Scott Shaul, president and CEO of Reliable IT, said partnering with his company could give Dell a comprehensive IT services reach. “They definitely want to run a test with us in certain territories,” he said.
Reliable IT’s relationship with OnForce, whose services exchange enables regional VARs to find services partners in other areas of the country, would be key to any Dell partnership, Shaul said. “If you put OnForce and Reliable together, it’s one of the largest Dell technical forces out there. ... It’s probably [more than] 1,500 Dell-certified technicians,” he said.
Dell is looking to deliver services at low, fixed prices by working directly with customers and reducing transaction costs that sap profit, according to Shaul. Whitlock said CBE typically marks up Reliable IT’s services pricing by up to 30 percent.
Former Hewlett-Packard channel chief Kevin Gilroy, who in January was named senior vice president of sales and general manager of OnForce, said his company has discussed its services deployment model with a number of OEMs. However, Gilroy declined to provide details. OnForce said it has more than 12,000 nationwide service providers at its disposal for projects.
Chris Smith, CEO of ServicePower Field Service Solutions, confirmed that he has discussed services strategies with Dell. His company's hook is providing better resource management for services jobs.
“How we fit together with Reliable is we have an artificial-intelligence-based routing solution. We allow field technicians who might do three or four jobs a day to do seven or eight jobs a day,” Smith said.
Dell has long said it needs to increase services revenue. During an earnings call in February, CEO Kevin Rollins said news of changes to Dell’s business model could come in April.
Last Thursday, Dell unveiled a deal to partner with Lexmark to provide print managed services to aerospace giant Boeing.
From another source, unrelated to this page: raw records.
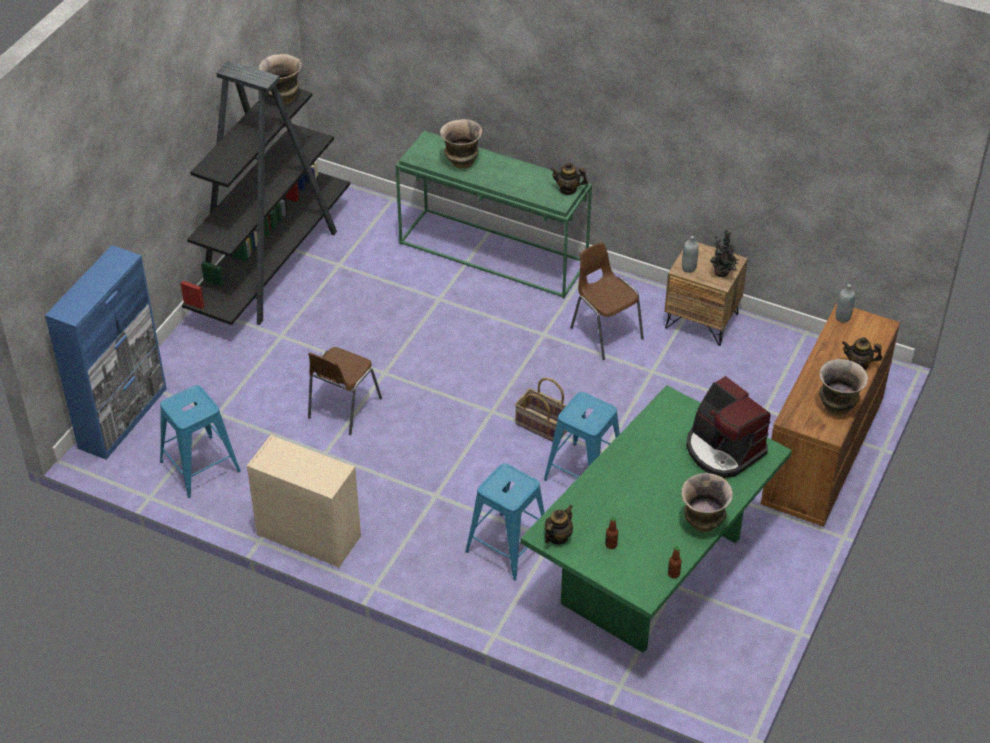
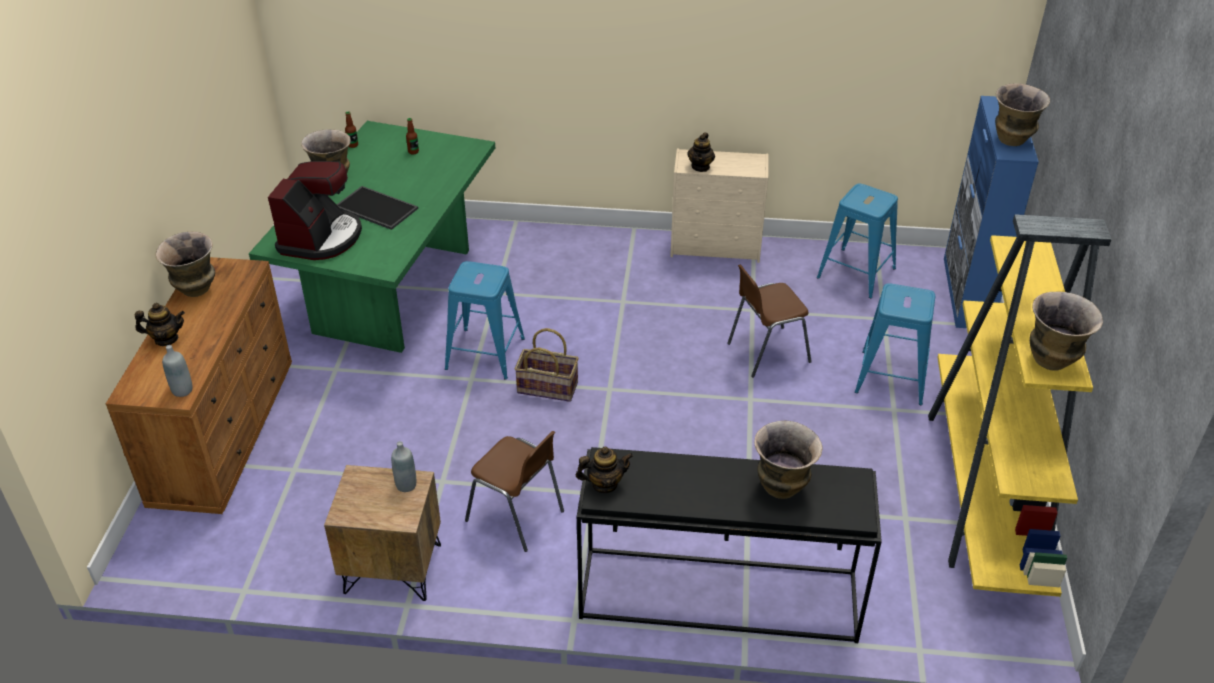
camera: 160 degrees right, 5 degrees down
black bookcase [181,60,350,325] -> yellow bookcase [928,214,1112,597]
brown chair [308,347,382,435] -> brown chair turned 120 degrees counterclockwise [727,264,812,377]
green console table [395,131,592,299] -> black console table [577,447,882,643]
blue stool [465,463,545,581] -> blue stool moved to [855,283,935,405]
teapot [545,505,573,544] -> teapot moved to [687,133,715,172]
coffee machine [686,376,771,478] -> coffee machine turned 75 degrees clockwise [268,161,362,260]
potted plant [710,229,739,277] -> none
none -> tray [337,186,418,230]
none -> vase [995,83,1050,146]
The arrangement builds on a five-year managed services pact with Boeing that Dell inked in 2003.
The Boeing deal follows through on a promise by a top Dell executive that the vendor would enter the print managed services arena. Last month, Joseph Marengi, senior vice president of Dell Americas, said at a Morgan Stanley conference that Dell plans to roll out a printer managed service offering. And several weeks later, news emerged that Dell is mulling plans to sell an OEM appliance that provides an inexpensive way to offer managed services.